I screamed and began swiping at my legs and jumping from foot to foot, trying to dislodge it. The touch of the thing against my skin disgusted me and worried me much more than the streaks of blood that were running over my feet and onto the carpet. I raised the shoe over my head and brought it down on the creature with a crunch, dislodging a few pages. I beat and beat at it until it was a torn lump of pulpy pages scattered on the floor.
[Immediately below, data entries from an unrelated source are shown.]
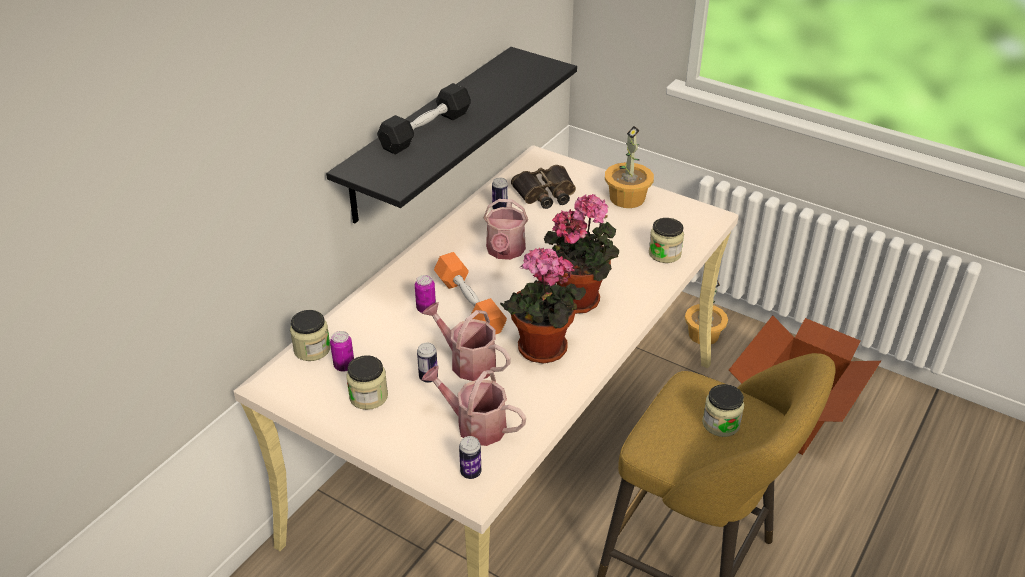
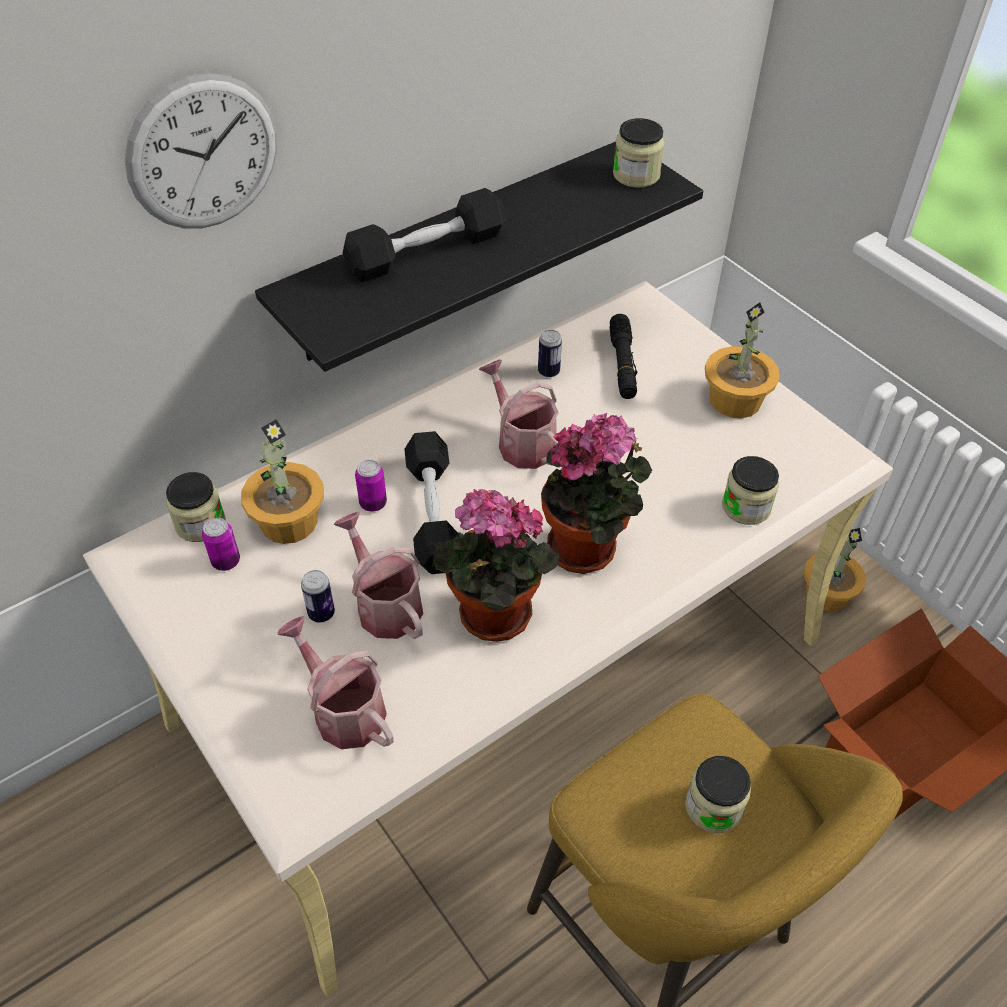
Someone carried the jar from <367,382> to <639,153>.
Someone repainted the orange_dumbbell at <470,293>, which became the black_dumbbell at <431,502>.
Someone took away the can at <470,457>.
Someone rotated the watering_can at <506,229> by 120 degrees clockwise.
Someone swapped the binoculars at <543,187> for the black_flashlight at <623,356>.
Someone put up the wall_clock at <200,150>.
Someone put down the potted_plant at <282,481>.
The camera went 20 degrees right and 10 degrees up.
I awoke with a sense of triumph. It was night-time and I could see the whitish glow of the manuscript in the corner where I had thrown it. It was only a manuscript: perhaps it was the only manuscript, the only copy. Was this likely? I did not know if Franz made carbon copies or had arranged for the novel to be copied before passing it to me.

I revisited the satisfaction of my dream, the feeling of beating the bundle of papers to a pulp, then began to fantasise about different ways I could destroy the manuscript. I could throw it in the fire, using the poker to break up the last remnants of paper into the finest powder. I could shred it into pieces as small as snowflakes and cast them over the Moldau. Or I could drown it in water and then mash the pages into a papier-mâché ball, which I would then mould into the sculpture of a man’s head and display on a shelf.